§ **INFORMATION SHOWN**:
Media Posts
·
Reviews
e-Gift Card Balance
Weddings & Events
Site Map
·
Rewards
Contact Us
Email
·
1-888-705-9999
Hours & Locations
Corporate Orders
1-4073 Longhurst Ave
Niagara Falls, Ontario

§ **ASSIGNMENT**: Copy out every line from the items above, keeping each one word for word and in the same order.

§ **RESPONSE**:
Media Posts
·
Reviews
e-Gift Card Balance
Weddings & Events
Site Map
·
Rewards
Contact Us
Email
·
1-888-705-9999
Hours & Locations
Corporate Orders
1-4073 Longhurst Ave
Niagara Falls, Ontario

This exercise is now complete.